Thursday, November 04, 2010

A Different Approach

Sifting through my Radio Leeds 'fact sheets', came across one entitled 'Festive Fare', and as several recipes are based around one particular cake', will be giving the recipe for this, followed by the adaptations that can be made with it.

Firstly the 'base cake' - this being a 'Madeira-type;, and (as the fact sheet says) 'beating the egg whites into the butter and sugar before the yolks, helps to prevent it splitting/curdling, and also makes for a lighter cake'.
Madeira Cake:
9 oz (250g) butter, softened
9 oz (250g) caster sugar
9 oz (250g) self-raising flour
2 tsp baking powder
3 oz (75g) ground almonds
4 eggs, separated
2 tsp vanilla extract
grated zest and juice of one orange
Put the butter and sugar into a bowl (ideally put this in a warm place to the sugar begins to absorb the butter), then cream together until light and fluffy, then pour in the unbeaten egg whites and continue beating until the mixture is like thick cream. Then beat in the egg yolks, vanilla, and zest and juice of the orange.
Sift the flour and baking powder together, then fold (or lightly beat) into the creamed mixture with the ground almonds.
Bake in a greased and lined 9" (23cm) square cake tin and bake at 170C, 325F, gas 3 for about an hour or until firm to the touch.

This next recipe is for a Christmas Cake made with above cake, more a method than a proper recipe. A recipe for home-made orange liqueur will follow.
Fruitless Christmas Cake:
First make the Madeira type cake (recipe above). Leave this to cool in the tin and spike in several places with a skewer, then spoon over a little orange liqueur. Cover the tin with foil, and a couple of days later, spoon over a little more liqueur.
To decorate, either leave whole or cut into four squares (when finished these will make good gifts). Roll out some marzipan, cutting into strips a little wider than the depth of the cake. Spread a little apricot jam around the sides of the cake (or on the marzipan if you prefer) and press the marzipan onto the cake, making sure the corners are pinched together. Leave the top of the cake without a marzipan covering.
Sift about 6 oz (175g) icing sugar into a bowl and stir in enough orange liqueur to make an icing that is fairly runny but not too thin. Spoon most of this over the top of the cake, the scatter over some sliced glace fruits. Soon the remaining icing over the fruits and leave to set.
Wrap the sides of the cake with greaseproof/parchment paper or clingfilm and store in a tin. Because of the liqueur, this will keep well for up to three weeks. If you prefer to not use liqueur, and perhaps just use orange juice, then the cake should be eaten within a week).

Home-made Orange Liqueur:
Take one large orange and remove all the rind, discarding the pith. Cut the peel into shreds and and put into a clean (sterilised) 1 lb (450g) jam jar. Slice the orange in half and squeeze out the juice. Add the juice to the orange peel in the jar, and stir in 1 heaped tablespoon of caster sugar, then top up the jar with brandy. Replace the lid, shake well, then store in a dark place, giving the jar a daily shake to make sure all the sugar has dissolved and the flavour of the orange permeates the brandy.
After 4 weeks strain through muslin and re-bottle the liquid as a liqueur. After straining, the orange shreds can be added to a beef casserole or scattered over a fruit salad (can be frozen if you do not wish to use these immediately, although they should keep well enough in a small jar in the fridge for a while).

Lemon Liqueur:
Make as above, but substitute a couple of lemons for the orange. A spoonful of this liqueur is said to be the secret ingredient in Bakewell Pudding!

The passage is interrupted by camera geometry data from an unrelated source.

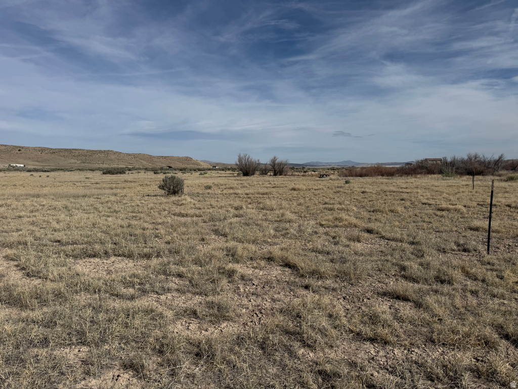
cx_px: 259
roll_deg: -0.4
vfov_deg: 56.8
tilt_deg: -4.7
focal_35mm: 24
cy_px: 194
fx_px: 359
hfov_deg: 71.6
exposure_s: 1/10417
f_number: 1.78
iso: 80
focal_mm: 6.76
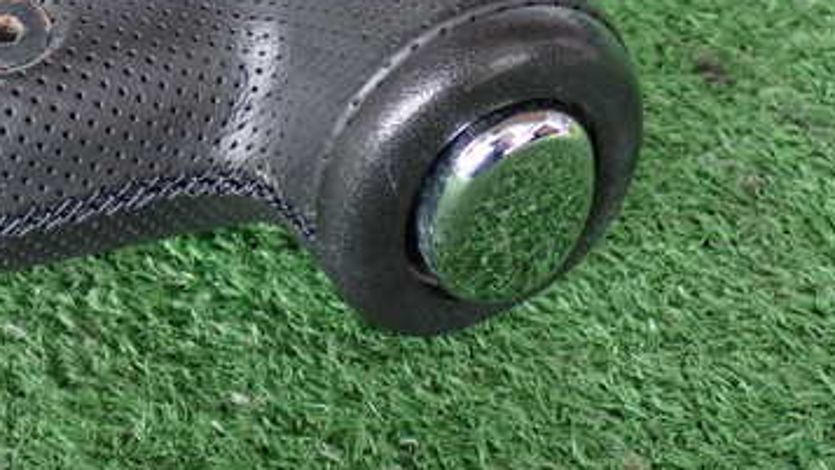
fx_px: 1661
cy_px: 12
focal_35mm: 75
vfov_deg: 15.8
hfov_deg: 27.6
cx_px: 166
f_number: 2.8
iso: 640
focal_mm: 7.31
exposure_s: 1/40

If not keen on a heavy fruit Christmas Pudding, but like the traditional look of one, then here is another use for the ubiquitous Madeira. Again a method more than a recipe. Note: this pudding should not be cooked in a microwave, it won't work.
Not-so-Heavy Christmas Pudding:
This is a pudding that has a Christmas flavour but is far lighter than the traditional pud.
All we have to do grease well (with butter) the inside of a pudding bowl and spread a layer of mincemeat around the sides and over the base. Then to make the filling, use HALF the recipe for Madeira Cake (see above), omitting the ground almonds and baking powder, but making up the shortfall by adding extra flour.
Cover with pleated greaseproof paper, and then a cover of pleated foil. Tie this tightly round the basin and then steam for an hour and a half. Then turn it out onto a shallow dish. It will look just like a Christmas Pudding, but with a plain centre. If you wish you can pour over a ladle of hot brandy and set light to it in the traditional way. Also eats well with brandy or rum sauce. Even better with cream!